RECORDED INFORMATION:
------------
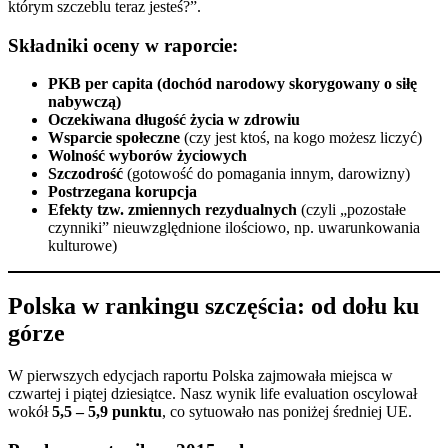
którym szczeblu teraz jesteś?”.
Składniki oceny w raporcie:
PKB per capita (dochód narodowy skorygowany o siłę
nabywczą)
Oczekiwana długość życia w zdrowiu
Wsparcie społeczne
(czy jest ktoś, na kogo możesz liczyć)
Wolność wyborów życiowych
Szczodrość
(gotowość do pomagania innym, darowizny)
Postrzegana korupcja
Efekty tzw. zmiennych rezydualnych
(czyli „pozostałe
czynniki” nieuwzględnione ilościowo, np. uwarunkowania
kulturowe)
Polska w rankingu szczęścia: od dołu ku
górze
W pierwszych edycjach raportu Polska zajmowała miejsca w
czwartej i piątej dziesiątce. Nasz wynik life evaluation oscylował
wokół
5,5 – 5,9 punktu
, co sytuowało nas poniżej średniej UE.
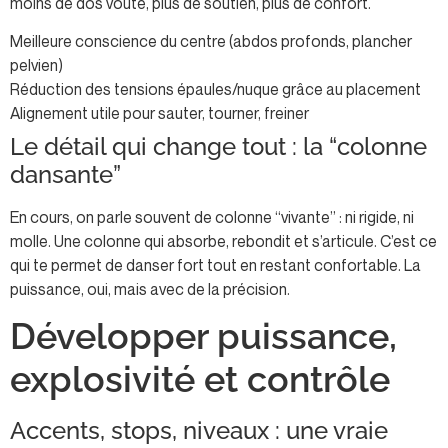
moins de dos voûté, plus de soutien, plus de confort.
Meilleure conscience du centre (abdos profonds, plancher
pelvien)
Réduction des tensions épaules/nuque grâce au placement
Alignement utile pour sauter, tourner, freiner
Le détail qui change tout : la “colonne
dansante”
En cours, on parle souvent de colonne “vivante” : ni rigide, ni
molle. Une colonne qui absorbe, rebondit et s’articule. C’est ce
qui te permet de danser fort tout en restant confortable. La
puissance, oui, mais avec de la précision.
Développer puissance,
explosivité et contrôle
Accents, stops, niveaux : une vraie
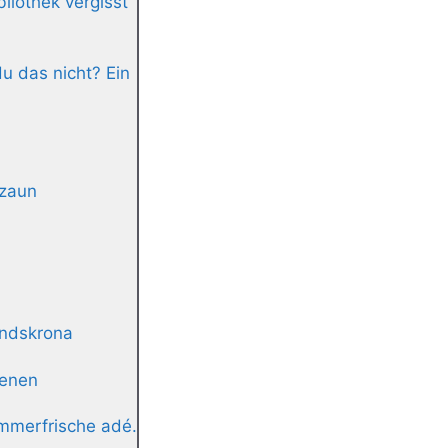
liothek vergisst
u das nicht? Ein
nzaun
andskrona
ienen
ommerfrische adé.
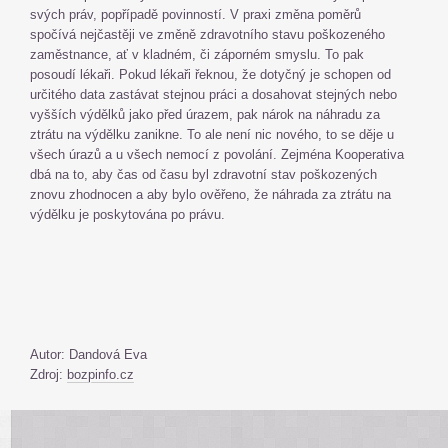
svých práv, popřípadě povinností. V praxi změna poměrů
spočívá nejčastěji ve změně zdravotního stavu poškozeného
zaměstnance, ať v kladném, či záporném smyslu. To pak
posoudí lékaři. Pokud lékaři řeknou, že dotyčný je schopen od
určitého data zastávat stejnou práci a dosahovat stejných nebo
vyšších výdělků jako před úrazem, pak nárok na náhradu za
ztrátu na výdělku zanikne. To ale není nic nového, to se děje u
všech úrazů a u všech nemocí z povolání. Zejména Kooperativa
dbá na to, aby čas od času byl zdravotní stav poškozených
znovu zhodnocen a aby bylo ověřeno, že náhrada za ztrátu na
výdělku je poskytována po právu.
Autor: Dandová Eva
Zdroj:
bozpinfo.cz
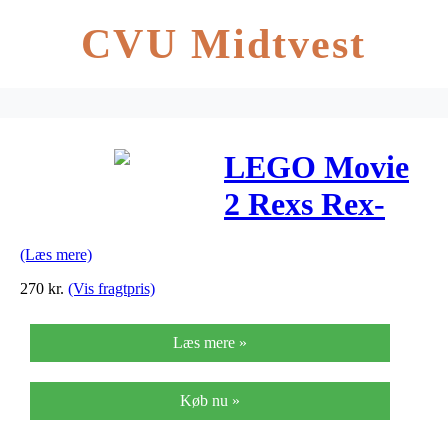
CVU Midtvest
LEGO Movie
2 Rexs Rex-
treme
(Læs mere)
offroader!
270
kr.
(Vis fragtpris)
Læs mere »
Køb nu »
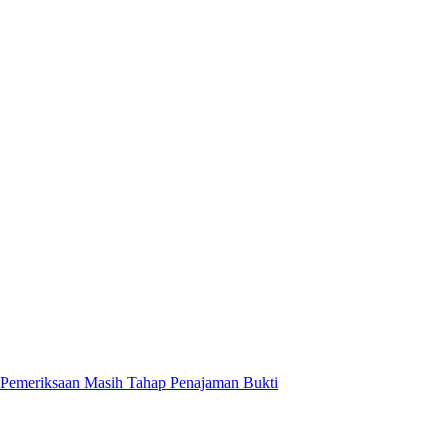
Pemeriksaan Masih Tahap Penajaman Bukti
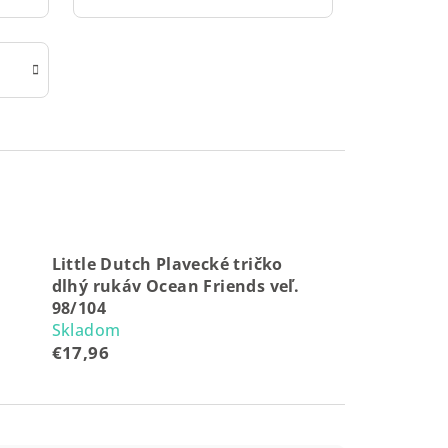
Little Dutch Plavecké tričko
dlhý rukáv Ocean Friends veľ.
98/104
Skladom
€17,96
------------
PROBLEM STATEMENT: Rewrite the listing above, replacing every occurrence of "Polska" with "Czechy" and changing nothing else. Leave the pictures out of your output.

WRITTEN ANSWER:
którym szczeblu teraz jesteś?”.
Składniki oceny w raporcie:
PKB per capita (dochód narodowy skorygowany o siłę
nabywczą)
Oczekiwana długość życia w zdrowiu
Wsparcie społeczne
(czy jest ktoś, na kogo możesz liczyć)
Wolność wyborów życiowych
Szczodrość
(gotowość do pomagania innym, darowizny)
Postrzegana korupcja
Efekty tzw. zmiennych rezydualnych
(czyli „pozostałe
czynniki” nieuwzględnione ilościowo, np. uwarunkowania
kulturowe)
Czechy w rankingu szczęścia: od dołu ku
górze
W pierwszych edycjach raportu Czechy zajmowała miejsca w
czwartej i piątej dziesiątce. Nasz wynik life evaluation oscylował
wokół
5,5 – 5,9 punktu
, co sytuowało nas poniżej średniej UE.
moins de dos voûté, plus de soutien, plus de confort.
Meilleure conscience du centre (abdos profonds, plancher
pelvien)
Réduction des tensions épaules/nuque grâce au placement
Alignement utile pour sauter, tourner, freiner
Le détail qui change tout : la “colonne
dansante”
En cours, on parle souvent de colonne “vivante” : ni rigide, ni
molle. Une colonne qui absorbe, rebondit et s’articule. C’est ce
qui te permet de danser fort tout en restant confortable. La
puissance, oui, mais avec de la précision.
Développer puissance,
explosivité et contrôle
Accents, stops, niveaux : une vraie
liothek vergisst
u das nicht? Ein
nzaun
andskrona
ienen
ommerfrische adé.
svých práv, popřípadě povinností. V praxi změna poměrů
spočívá nejčastěji ve změně zdravotního stavu poškozeného
zaměstnance, ať v kladném, či záporném smyslu. To pak
posoudí lékaři. Pokud lékaři řeknou, že dotyčný je schopen od
určitého data zastávat stejnou práci a dosahovat stejných nebo
vyšších výdělků jako před úrazem, pak nárok na náhradu za
ztrátu na výdělku zanikne. To ale není nic nového, to se děje u
všech úrazů a u všech nemocí z povolání. Zejména Kooperativa
dbá na to, aby čas od času byl zdravotní stav poškozených
znovu zhodnocen a aby bylo ověřeno, že náhrada za ztrátu na
výdělku je poskytována po právu.
Autor: Dandová Eva
Zdroj:
bozpinfo.cz
CVU Midtvest
LEGO Movie
2 Rexs Rex-
treme
(Læs mere)
offroader!
270
kr.
(Vis fragtpris)
Læs mere »
Køb nu »
Pemeriksaan Masih Tahap Penajaman Bukti
Little Dutch Plavecké tričko
dlhý rukáv Ocean Friends veľ.
98/104
Skladom
€17,96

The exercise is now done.